Your assignment:
Give again, word for word, every line below from the one that has "нуждаются в определенной коррекции с общих" through the one that has "По смыслу основных положений главы VII Закона", both included, and no others.

☆ ☆ ☆ ☆ ☆

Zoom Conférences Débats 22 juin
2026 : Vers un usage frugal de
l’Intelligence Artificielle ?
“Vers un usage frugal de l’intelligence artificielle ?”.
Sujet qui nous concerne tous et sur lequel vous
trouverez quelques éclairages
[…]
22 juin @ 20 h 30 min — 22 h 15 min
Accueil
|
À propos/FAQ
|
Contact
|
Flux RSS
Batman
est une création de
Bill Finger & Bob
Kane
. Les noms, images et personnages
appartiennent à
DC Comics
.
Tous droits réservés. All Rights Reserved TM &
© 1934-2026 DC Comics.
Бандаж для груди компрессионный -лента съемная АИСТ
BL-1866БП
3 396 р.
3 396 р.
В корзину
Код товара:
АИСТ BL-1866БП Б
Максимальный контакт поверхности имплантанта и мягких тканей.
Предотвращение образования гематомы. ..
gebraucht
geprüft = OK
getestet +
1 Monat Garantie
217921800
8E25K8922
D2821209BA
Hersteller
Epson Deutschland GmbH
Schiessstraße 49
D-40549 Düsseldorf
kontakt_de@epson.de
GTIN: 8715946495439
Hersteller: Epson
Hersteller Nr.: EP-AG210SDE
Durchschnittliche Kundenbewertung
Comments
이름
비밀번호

☆ ☆ ☆ ☆ ☆

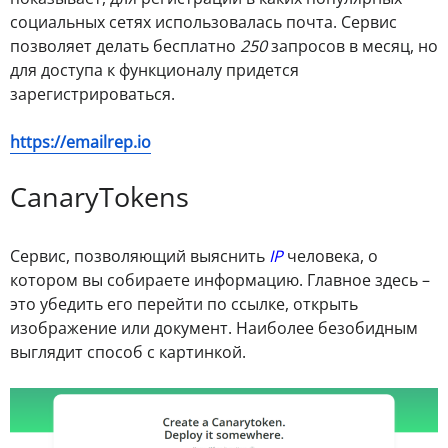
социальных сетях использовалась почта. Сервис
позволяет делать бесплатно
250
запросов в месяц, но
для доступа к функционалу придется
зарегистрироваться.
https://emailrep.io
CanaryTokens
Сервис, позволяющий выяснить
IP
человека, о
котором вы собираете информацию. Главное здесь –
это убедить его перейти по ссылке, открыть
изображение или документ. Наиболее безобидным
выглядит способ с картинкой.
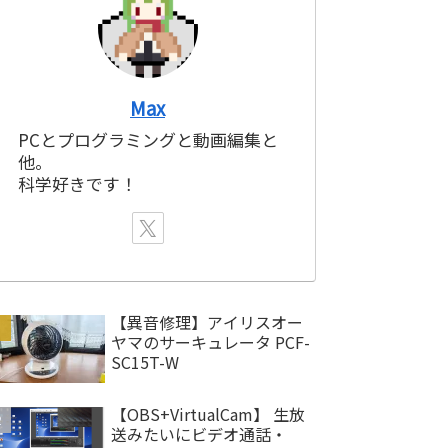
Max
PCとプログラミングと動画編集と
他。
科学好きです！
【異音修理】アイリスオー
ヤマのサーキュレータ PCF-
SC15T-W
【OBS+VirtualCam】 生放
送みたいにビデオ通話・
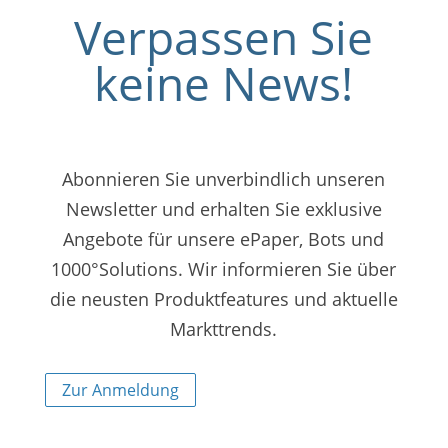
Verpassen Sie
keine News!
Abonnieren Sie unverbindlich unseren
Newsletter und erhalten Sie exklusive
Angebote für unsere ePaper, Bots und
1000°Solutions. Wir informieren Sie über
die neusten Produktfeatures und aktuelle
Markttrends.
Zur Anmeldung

☆ ☆ ☆ ☆ ☆

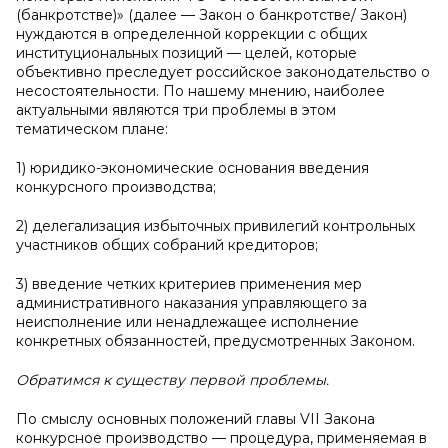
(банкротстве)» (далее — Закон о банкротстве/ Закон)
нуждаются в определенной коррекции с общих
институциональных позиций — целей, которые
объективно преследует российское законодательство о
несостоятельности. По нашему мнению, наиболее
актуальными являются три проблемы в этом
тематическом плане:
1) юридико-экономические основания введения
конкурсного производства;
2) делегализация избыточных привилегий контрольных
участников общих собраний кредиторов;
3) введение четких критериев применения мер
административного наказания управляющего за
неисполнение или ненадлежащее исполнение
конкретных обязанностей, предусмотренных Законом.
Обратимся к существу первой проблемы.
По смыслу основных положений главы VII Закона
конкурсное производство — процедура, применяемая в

☆ ☆ ☆ ☆ ☆

Answer to this exercise:
нуждаются в определенной коррекции с общих
институциональных позиций — целей, которые
объективно преследует российское законодательство о
несостоятельности. По нашему мнению, наиболее
актуальными являются три проблемы в этом
тематическом плане:
1) юридико-экономические основания введения
конкурсного производства;
2) делегализация избыточных привилегий контрольных
участников общих собраний кредиторов;
3) введение четких критериев применения мер
административного наказания управляющего за
неисполнение или ненадлежащее исполнение
конкретных обязанностей, предусмотренных Законом.
Обратимся к существу первой проблемы.
По смыслу основных положений главы VII Закона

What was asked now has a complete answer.